We will immediately delete our container metadata and notify TailSource to remove a target when a container is made non-scrapable (e.g. the adx-mon/scrape annotation is removed or set to false), but the container still exists.

For changes in container metadata that are included in logs that do not change scrapability, we will send via a channel a new updated set of metadata that should be applied to logs from this container. This channel will be consumed asynchronously by the hot-loop within the tailing process to update its own local state. This avoids the need for mutexes in the hot path, but still allows the tailer to receive these changes in near real-time. This extends the actor metaphor for the tailer, where it consumes 3 types of messages within a single goroutine:

A new log line is ready.
We are being shut down.
We have gotten a new set of fields we should apply to the log.

Delayed cleaning of state

To account for this skew, we will preserve Pod metadata locally on disk (like log file cursors). This will allow us to access this metadata at any time, even when the Kubernetes API server no longer preserves this information. To clean these files, we will utilize an expiration time placed within this pod metadata file that will be reaped in a polling fashion. This expiration date will be set with a future timestamp (e.g. 10m) by a few flows:

When we recieve a notification from the Kubernetes API server that a container has been deleted.
On startup, after inspecting all of the on-disk container metadata we observe that the container itself no longer exists.

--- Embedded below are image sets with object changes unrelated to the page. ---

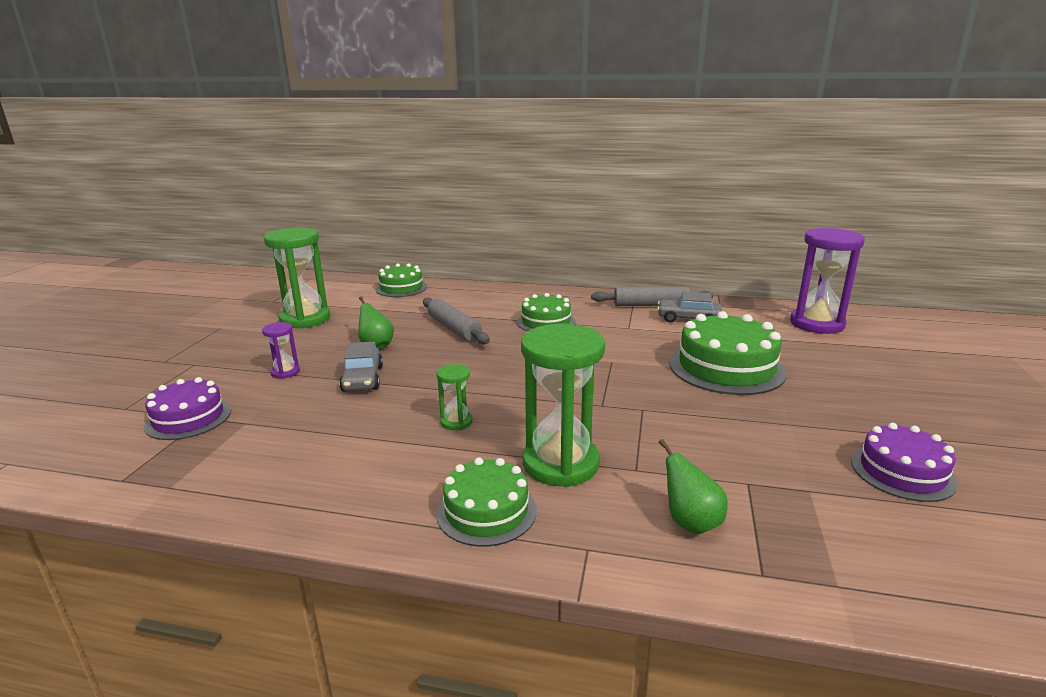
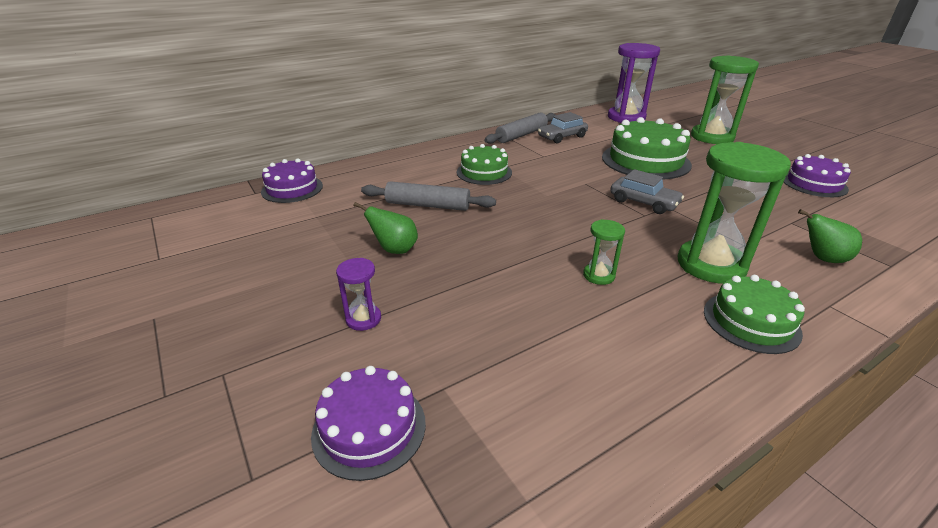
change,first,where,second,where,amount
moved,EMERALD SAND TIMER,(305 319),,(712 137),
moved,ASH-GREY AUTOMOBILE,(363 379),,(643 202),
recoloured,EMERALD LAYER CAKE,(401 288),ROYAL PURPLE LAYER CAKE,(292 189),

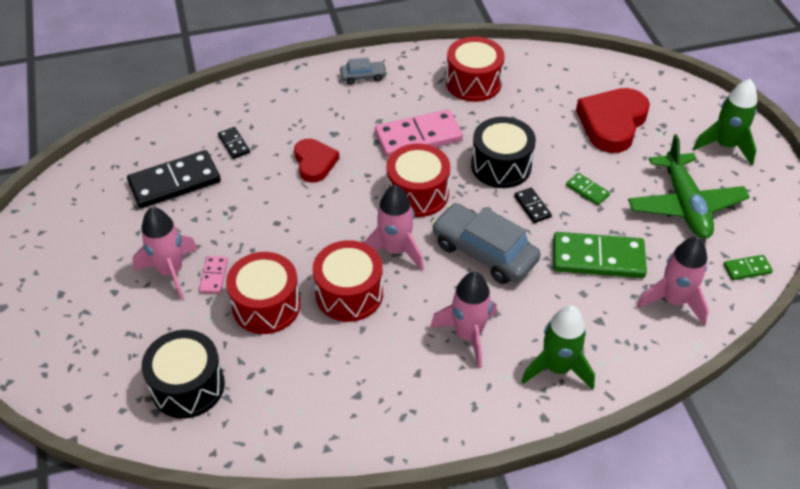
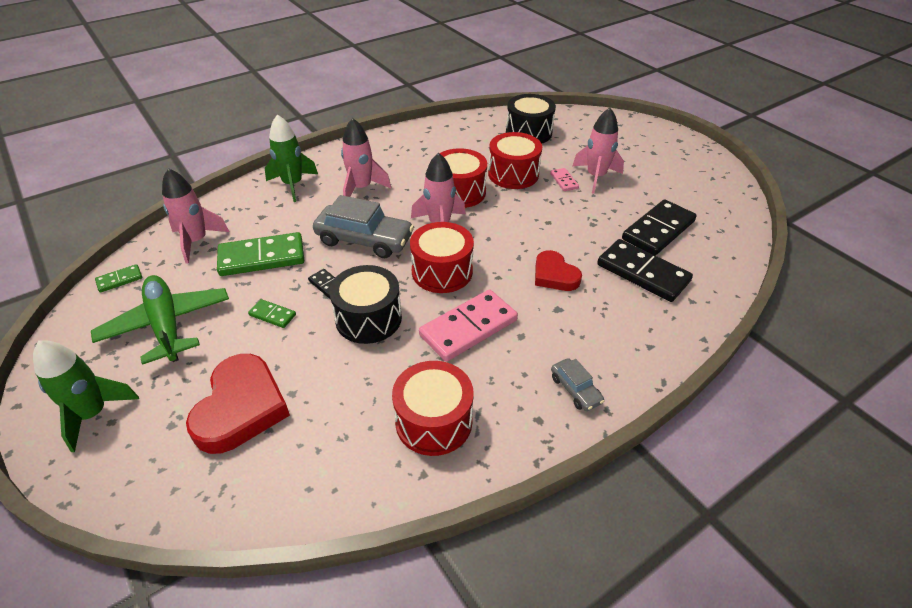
change,first,where,second,where,amount
resized,BLACK DOMINO,(234 144),,(642 273),x2.11
turned,ASH-GREY AUTOMOBILE,(363 77),,(575 389),90 degrees counterclockwise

When our periodic garbage collection process discovers that a piece of container metadata is past expiration time, it will delete the file and notify TailSource to stop the tailing process for that file and to remove the cursor file. This gap between preserving an expiration timestamp and removing the tailer and its state gives collector time to consume the rest of the logs from a container on a best-effort basis, even in the face of restarts.